(Collected data)

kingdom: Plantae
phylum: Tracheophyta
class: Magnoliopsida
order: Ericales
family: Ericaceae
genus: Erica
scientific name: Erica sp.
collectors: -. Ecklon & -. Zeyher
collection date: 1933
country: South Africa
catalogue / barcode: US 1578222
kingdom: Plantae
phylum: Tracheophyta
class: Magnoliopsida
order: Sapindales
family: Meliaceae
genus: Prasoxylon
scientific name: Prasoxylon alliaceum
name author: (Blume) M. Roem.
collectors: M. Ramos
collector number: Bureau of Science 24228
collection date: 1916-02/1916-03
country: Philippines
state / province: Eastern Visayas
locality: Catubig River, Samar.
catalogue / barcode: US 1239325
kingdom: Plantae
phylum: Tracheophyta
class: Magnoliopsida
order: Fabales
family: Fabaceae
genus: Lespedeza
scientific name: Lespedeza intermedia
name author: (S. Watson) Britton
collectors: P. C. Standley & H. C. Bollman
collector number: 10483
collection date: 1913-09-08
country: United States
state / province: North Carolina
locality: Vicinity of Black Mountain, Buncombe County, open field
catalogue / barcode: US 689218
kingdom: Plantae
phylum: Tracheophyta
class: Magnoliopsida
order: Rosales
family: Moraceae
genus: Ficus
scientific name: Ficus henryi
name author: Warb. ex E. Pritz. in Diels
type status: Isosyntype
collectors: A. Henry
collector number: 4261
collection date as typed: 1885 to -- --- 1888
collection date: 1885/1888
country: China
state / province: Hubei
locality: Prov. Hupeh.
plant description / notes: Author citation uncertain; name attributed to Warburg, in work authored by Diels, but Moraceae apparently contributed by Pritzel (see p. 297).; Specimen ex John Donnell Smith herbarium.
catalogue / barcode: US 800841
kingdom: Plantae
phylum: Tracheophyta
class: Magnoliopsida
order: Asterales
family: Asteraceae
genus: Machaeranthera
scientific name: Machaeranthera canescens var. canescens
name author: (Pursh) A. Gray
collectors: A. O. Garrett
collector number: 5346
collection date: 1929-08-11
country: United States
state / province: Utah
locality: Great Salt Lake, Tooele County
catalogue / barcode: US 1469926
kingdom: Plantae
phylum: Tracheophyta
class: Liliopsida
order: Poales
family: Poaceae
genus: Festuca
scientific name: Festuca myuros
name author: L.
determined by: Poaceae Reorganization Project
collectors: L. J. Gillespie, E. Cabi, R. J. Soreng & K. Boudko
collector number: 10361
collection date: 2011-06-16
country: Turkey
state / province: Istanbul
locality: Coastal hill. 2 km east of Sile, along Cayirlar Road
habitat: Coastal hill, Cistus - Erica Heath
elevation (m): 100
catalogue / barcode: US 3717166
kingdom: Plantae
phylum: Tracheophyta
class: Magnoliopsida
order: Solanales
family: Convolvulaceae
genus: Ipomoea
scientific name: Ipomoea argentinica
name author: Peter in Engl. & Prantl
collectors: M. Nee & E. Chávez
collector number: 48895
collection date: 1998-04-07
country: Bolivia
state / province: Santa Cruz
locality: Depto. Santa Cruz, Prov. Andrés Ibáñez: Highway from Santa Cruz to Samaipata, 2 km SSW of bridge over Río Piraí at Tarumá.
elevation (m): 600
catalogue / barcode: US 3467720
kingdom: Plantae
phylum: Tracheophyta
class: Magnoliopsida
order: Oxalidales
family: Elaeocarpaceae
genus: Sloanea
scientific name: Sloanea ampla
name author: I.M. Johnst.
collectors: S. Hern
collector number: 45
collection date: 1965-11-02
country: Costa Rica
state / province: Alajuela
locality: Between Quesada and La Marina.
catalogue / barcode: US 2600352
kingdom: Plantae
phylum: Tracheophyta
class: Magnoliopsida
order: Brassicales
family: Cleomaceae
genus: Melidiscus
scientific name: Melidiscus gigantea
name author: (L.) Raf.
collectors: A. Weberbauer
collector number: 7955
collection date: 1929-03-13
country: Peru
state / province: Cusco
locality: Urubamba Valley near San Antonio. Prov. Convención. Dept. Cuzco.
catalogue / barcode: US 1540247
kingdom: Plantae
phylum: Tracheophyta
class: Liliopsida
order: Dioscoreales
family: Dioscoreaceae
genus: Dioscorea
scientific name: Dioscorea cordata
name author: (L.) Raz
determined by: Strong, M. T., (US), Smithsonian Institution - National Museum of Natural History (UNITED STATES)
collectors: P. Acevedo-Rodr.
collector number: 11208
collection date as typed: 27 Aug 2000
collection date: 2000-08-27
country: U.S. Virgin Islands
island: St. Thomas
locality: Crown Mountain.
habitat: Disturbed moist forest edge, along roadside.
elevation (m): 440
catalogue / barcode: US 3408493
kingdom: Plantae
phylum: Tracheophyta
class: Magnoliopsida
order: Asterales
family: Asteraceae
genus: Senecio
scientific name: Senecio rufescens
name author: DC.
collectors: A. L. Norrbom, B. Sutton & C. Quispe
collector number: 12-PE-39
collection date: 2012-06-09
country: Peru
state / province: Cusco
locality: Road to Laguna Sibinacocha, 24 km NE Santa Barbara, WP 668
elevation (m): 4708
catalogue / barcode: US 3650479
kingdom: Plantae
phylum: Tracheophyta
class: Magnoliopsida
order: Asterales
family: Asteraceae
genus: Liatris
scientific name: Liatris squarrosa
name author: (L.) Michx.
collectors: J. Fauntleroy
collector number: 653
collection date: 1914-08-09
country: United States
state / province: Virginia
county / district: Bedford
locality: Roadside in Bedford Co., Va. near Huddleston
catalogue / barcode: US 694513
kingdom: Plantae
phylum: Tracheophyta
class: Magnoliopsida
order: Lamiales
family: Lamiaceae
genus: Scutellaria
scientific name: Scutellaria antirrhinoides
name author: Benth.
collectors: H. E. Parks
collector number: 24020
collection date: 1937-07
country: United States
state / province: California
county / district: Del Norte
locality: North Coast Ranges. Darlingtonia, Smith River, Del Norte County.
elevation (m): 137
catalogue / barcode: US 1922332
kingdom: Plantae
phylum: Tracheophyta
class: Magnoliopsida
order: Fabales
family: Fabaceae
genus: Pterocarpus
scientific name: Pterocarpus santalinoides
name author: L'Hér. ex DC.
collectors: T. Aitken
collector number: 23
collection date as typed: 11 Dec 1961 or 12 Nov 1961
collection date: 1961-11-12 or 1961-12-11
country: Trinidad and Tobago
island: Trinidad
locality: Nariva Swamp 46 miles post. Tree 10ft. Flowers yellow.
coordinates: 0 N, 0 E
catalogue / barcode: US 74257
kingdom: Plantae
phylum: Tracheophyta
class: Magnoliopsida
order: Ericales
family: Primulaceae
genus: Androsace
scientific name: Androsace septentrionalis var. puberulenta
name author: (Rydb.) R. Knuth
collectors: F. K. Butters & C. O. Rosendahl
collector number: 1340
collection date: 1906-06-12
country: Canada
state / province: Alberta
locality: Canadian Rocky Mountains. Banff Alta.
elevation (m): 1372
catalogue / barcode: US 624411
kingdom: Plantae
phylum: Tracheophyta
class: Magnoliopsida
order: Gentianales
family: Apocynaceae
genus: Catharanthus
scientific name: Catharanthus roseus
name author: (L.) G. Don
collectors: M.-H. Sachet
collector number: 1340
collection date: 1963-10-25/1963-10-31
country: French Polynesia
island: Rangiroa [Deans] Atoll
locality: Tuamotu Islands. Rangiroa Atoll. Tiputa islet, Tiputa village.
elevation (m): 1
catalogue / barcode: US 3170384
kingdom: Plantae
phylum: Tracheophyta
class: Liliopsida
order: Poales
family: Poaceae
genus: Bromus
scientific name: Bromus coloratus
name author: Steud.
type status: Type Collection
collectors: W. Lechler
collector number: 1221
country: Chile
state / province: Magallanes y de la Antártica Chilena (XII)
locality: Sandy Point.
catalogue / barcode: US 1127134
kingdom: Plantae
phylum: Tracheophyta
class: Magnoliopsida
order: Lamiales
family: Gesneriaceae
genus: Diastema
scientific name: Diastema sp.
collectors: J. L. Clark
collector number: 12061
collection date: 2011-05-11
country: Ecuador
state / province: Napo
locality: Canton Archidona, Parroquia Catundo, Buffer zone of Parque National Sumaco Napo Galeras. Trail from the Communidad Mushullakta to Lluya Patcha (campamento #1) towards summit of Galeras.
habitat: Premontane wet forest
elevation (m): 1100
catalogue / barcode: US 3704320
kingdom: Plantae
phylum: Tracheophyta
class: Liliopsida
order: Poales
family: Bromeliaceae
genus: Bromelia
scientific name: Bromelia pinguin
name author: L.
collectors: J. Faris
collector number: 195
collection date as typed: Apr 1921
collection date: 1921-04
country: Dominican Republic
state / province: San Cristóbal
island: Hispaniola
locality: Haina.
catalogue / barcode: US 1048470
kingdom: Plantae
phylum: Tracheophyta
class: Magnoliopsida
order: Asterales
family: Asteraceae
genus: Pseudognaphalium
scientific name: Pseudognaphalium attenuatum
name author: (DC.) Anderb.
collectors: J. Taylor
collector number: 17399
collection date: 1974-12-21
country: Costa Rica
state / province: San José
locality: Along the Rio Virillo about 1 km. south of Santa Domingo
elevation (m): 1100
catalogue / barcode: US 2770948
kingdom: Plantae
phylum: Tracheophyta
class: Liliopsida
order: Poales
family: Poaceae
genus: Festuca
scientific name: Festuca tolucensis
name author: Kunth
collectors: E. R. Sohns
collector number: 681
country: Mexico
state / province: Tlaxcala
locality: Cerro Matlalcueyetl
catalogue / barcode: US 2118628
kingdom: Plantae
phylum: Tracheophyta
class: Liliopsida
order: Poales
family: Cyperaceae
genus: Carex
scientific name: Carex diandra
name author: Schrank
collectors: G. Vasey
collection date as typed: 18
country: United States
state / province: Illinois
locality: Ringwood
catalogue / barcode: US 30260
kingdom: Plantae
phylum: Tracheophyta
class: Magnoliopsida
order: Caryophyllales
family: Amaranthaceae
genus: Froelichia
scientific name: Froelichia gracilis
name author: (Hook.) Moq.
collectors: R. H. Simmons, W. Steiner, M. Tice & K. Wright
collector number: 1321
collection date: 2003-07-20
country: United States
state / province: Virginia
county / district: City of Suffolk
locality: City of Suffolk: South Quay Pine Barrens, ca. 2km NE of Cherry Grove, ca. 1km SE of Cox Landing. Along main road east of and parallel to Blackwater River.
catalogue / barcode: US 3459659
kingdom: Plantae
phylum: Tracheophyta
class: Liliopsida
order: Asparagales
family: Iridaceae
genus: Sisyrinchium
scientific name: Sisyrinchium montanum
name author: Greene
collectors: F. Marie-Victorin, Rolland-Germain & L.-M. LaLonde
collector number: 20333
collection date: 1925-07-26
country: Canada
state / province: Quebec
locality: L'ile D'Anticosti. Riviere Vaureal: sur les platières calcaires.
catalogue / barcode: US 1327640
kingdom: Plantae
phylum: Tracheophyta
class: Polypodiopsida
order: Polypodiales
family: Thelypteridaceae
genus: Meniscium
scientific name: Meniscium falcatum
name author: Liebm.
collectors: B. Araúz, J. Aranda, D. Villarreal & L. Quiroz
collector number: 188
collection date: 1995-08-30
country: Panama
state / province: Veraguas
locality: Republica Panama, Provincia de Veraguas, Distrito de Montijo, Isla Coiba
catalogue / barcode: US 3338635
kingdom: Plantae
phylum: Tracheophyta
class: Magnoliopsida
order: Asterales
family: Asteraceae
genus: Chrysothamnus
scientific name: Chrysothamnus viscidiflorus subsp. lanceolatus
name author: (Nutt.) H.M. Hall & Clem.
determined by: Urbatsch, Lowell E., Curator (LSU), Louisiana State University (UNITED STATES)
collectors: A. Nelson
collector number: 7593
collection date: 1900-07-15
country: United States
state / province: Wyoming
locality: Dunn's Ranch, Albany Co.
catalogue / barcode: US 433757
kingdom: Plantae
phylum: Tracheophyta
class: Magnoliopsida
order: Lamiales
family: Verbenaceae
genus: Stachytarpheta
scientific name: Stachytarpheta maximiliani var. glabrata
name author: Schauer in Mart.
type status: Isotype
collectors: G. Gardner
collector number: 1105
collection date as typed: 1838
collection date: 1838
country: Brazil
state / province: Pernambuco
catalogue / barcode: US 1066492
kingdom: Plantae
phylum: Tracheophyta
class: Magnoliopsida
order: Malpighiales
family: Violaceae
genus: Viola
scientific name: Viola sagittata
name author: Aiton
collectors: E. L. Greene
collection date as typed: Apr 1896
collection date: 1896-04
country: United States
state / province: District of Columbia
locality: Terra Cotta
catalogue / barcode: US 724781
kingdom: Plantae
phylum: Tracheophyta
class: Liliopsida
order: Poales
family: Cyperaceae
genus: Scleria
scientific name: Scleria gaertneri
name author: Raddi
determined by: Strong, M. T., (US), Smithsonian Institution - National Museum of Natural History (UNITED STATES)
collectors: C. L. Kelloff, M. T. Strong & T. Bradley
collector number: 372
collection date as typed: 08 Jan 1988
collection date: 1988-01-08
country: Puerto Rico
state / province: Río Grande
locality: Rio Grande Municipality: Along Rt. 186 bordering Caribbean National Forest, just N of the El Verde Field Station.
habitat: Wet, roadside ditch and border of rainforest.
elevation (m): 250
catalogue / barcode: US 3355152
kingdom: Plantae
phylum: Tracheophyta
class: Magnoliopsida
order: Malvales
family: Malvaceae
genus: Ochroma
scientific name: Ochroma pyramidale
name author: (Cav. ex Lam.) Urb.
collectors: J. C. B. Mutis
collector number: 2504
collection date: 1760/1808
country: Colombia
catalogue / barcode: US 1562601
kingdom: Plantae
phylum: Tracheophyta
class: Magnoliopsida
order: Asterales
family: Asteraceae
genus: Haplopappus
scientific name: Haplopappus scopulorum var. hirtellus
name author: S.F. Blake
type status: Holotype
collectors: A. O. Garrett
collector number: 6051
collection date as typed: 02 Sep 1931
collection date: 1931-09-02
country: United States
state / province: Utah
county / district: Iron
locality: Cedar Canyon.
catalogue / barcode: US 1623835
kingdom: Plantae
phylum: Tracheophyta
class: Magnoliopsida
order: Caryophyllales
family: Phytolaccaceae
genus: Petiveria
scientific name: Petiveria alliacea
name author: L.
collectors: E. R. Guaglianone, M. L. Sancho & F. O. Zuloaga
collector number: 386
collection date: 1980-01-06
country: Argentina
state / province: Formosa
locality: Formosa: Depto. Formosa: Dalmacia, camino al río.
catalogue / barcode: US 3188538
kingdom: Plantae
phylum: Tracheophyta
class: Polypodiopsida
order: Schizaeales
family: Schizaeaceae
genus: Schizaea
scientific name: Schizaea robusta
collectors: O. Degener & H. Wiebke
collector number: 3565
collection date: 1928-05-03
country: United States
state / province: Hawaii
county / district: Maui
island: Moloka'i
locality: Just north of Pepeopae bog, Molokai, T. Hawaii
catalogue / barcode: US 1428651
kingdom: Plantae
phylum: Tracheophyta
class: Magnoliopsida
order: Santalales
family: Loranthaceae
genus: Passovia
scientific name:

OBJECTIVE>
Print the data lines once more, unchanged, covering the stretch from the line containing "collection date: 1760/1808" through the line containing "collection date: 1931-09-02", with both of those lines included.

REPLY TO THE EXERCISE>
collection date: 1760/1808
country: Colombia
catalogue / barcode: US 1562601
kingdom: Plantae
phylum: Tracheophyta
class: Magnoliopsida
order: Asterales
family: Asteraceae
genus: Haplopappus
scientific name: Haplopappus scopulorum var. hirtellus
name author: S.F. Blake
type status: Holotype
collectors: A. O. Garrett
collector number: 6051
collection date as typed: 02 Sep 1931
collection date: 1931-09-02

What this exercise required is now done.